▶ _ABOUT THIS TASK_: Report back every line from the entries below in which the word "presses" occurs.

(Records from a collection)
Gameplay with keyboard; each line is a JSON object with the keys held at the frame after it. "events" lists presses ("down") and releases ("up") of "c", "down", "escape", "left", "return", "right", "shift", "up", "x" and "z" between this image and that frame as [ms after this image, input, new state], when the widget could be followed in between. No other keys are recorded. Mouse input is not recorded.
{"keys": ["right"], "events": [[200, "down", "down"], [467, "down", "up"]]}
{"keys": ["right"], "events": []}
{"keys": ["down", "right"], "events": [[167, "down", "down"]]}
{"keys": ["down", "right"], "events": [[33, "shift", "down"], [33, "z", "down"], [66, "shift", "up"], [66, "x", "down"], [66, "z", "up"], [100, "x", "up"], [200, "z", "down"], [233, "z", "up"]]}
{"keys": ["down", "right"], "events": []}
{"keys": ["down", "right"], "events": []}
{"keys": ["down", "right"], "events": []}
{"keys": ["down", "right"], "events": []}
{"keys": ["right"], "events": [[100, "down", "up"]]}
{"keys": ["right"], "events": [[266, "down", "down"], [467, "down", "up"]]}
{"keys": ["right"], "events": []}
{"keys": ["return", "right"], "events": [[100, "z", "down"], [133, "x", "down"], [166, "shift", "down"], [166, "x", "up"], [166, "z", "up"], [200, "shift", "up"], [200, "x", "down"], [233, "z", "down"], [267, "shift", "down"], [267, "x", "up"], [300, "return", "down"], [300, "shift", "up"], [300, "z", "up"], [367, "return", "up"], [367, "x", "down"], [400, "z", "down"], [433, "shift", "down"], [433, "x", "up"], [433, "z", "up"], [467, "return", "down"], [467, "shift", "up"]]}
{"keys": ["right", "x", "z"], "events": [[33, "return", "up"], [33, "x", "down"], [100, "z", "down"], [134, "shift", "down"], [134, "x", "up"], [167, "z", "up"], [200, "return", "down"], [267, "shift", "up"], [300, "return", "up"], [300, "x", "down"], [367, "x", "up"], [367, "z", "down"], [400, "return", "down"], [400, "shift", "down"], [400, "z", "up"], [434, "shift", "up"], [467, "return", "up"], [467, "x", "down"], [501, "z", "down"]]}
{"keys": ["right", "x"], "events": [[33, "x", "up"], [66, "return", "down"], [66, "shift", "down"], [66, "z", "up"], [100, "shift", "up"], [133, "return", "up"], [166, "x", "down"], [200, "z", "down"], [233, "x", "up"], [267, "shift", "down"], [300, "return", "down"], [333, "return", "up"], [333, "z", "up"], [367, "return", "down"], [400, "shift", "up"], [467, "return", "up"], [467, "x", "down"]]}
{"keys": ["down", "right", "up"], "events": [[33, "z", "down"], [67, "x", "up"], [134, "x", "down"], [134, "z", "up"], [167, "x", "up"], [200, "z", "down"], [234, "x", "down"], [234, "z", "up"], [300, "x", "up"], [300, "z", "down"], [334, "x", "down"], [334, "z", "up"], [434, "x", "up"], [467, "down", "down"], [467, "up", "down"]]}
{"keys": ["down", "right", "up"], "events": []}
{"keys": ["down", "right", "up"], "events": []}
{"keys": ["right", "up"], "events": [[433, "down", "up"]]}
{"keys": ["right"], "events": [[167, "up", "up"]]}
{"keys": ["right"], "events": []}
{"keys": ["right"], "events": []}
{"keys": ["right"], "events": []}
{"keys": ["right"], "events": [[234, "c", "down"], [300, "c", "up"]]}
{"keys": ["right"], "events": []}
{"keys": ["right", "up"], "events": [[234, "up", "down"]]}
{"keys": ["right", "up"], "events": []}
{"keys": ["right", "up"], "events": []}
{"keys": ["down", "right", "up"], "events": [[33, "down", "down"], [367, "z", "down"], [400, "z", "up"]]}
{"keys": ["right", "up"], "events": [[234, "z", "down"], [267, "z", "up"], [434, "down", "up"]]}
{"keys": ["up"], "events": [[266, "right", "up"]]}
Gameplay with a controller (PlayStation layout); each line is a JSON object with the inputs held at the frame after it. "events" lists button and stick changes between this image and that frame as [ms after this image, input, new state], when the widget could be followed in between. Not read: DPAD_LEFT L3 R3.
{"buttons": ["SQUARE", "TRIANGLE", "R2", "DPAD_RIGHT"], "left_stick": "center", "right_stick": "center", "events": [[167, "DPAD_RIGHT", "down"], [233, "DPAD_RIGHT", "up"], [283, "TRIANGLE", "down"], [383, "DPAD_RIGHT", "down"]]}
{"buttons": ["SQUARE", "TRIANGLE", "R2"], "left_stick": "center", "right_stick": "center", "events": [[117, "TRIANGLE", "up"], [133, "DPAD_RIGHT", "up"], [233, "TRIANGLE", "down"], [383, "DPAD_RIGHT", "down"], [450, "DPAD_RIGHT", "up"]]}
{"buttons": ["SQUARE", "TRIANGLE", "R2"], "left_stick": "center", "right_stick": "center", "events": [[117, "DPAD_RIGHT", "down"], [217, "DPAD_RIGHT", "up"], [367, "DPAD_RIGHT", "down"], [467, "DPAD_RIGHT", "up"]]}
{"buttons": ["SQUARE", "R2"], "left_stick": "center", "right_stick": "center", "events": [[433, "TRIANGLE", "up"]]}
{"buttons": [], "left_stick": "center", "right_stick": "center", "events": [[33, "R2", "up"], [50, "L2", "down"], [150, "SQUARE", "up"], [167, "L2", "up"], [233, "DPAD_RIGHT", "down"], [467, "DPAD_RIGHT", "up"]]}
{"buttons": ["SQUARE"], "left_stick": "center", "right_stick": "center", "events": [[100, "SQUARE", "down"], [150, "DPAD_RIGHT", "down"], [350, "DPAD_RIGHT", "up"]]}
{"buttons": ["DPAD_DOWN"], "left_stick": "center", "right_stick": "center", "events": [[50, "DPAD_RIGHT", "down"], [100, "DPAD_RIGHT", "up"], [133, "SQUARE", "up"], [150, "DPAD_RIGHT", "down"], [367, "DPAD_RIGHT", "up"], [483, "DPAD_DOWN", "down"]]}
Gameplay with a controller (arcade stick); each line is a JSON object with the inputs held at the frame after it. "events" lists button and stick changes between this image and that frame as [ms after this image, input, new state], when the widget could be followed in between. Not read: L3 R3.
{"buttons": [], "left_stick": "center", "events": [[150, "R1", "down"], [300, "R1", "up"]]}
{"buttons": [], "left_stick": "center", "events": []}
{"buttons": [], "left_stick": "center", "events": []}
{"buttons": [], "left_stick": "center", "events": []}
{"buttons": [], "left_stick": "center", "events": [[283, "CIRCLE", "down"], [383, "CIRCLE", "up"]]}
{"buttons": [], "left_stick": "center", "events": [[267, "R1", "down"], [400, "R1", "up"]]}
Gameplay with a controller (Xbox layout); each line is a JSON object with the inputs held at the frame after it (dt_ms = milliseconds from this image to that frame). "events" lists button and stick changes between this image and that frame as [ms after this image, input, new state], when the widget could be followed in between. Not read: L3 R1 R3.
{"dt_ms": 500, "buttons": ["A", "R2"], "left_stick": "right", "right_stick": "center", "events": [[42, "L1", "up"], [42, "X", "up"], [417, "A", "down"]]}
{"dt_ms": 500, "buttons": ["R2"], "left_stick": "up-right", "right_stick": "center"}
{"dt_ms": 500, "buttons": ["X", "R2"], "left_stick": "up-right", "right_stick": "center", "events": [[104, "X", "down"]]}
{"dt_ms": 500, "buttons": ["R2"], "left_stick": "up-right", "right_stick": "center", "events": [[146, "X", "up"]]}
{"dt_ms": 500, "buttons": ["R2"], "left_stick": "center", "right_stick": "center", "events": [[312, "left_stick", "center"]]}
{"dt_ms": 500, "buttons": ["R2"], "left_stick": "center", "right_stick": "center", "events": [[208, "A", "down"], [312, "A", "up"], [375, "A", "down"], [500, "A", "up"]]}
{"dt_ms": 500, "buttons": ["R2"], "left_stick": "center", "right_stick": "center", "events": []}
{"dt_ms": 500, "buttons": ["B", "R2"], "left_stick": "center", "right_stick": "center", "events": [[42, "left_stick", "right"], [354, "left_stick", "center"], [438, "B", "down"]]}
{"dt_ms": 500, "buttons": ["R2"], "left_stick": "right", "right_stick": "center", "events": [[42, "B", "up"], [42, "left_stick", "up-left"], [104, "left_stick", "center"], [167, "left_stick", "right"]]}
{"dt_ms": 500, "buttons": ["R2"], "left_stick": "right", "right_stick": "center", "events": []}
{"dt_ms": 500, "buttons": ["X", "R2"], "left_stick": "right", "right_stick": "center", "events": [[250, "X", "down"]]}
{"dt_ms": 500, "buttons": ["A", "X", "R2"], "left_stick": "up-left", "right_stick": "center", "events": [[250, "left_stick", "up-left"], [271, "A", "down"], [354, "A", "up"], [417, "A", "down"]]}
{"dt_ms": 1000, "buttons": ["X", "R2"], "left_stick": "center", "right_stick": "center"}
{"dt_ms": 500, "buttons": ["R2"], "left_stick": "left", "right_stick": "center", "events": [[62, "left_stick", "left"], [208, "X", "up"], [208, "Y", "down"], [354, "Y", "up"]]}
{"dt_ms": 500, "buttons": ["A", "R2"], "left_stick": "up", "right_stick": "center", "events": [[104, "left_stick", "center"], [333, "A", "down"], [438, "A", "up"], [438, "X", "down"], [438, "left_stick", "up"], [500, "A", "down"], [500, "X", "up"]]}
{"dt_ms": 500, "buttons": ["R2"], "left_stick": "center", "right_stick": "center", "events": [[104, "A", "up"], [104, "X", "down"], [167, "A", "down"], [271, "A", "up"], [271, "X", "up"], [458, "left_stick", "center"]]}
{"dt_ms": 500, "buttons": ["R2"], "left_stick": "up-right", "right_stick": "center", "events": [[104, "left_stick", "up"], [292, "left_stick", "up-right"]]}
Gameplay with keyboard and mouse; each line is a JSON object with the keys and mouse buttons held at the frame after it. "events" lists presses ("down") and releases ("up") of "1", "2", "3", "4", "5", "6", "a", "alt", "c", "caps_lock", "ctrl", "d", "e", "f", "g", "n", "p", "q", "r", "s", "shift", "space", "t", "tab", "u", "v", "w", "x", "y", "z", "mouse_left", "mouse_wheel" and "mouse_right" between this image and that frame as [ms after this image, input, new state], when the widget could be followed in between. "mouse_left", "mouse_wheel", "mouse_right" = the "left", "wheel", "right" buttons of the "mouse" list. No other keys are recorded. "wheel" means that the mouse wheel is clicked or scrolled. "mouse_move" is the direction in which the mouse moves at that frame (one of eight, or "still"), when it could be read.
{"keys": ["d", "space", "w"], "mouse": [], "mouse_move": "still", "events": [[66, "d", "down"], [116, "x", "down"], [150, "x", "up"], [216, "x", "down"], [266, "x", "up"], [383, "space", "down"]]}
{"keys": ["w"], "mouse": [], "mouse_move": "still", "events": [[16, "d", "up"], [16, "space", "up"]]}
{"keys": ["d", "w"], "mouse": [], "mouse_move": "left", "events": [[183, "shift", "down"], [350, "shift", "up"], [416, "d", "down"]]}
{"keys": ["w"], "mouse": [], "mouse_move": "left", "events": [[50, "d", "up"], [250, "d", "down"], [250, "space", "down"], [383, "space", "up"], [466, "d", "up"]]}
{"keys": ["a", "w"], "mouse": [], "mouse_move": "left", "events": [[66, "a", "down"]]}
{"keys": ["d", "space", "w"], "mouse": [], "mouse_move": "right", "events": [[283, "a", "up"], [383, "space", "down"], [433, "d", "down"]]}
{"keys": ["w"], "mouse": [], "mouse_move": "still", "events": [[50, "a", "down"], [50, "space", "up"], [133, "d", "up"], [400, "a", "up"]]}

▶ _REPLY_:
Gameplay with keyboard; each line is a JSON object with the keys held at the frame after it. "events" lists presses ("down") and releases ("up") of "c", "down", "escape", "left", "return", "right", "shift", "up", "x" and "z" between this image and that frame as [ms after this image, input, new state], when the widget could be followed in between. No other keys are recorded. Mouse input is not recorded.
Gameplay with keyboard and mouse; each line is a JSON object with the keys and mouse buttons held at the frame after it. "events" lists presses ("down") and releases ("up") of "1", "2", "3", "4", "5", "6", "a", "alt", "c", "caps_lock", "ctrl", "d", "e", "f", "g", "n", "p", "q", "r", "s", "shift", "space", "t", "tab", "u", "v", "w", "x", "y", "z", "mouse_left", "mouse_wheel" and "mouse_right" between this image and that frame as [ms after this image, input, new state], when the widget could be followed in between. "mouse_left", "mouse_wheel", "mouse_right" = the "left", "wheel", "right" buttons of the "mouse" list. No other keys are recorded. "wheel" means that the mouse wheel is clicked or scrolled. "mouse_move" is the direction in which the mouse moves at that frame (one of eight, or "still"), when it could be read.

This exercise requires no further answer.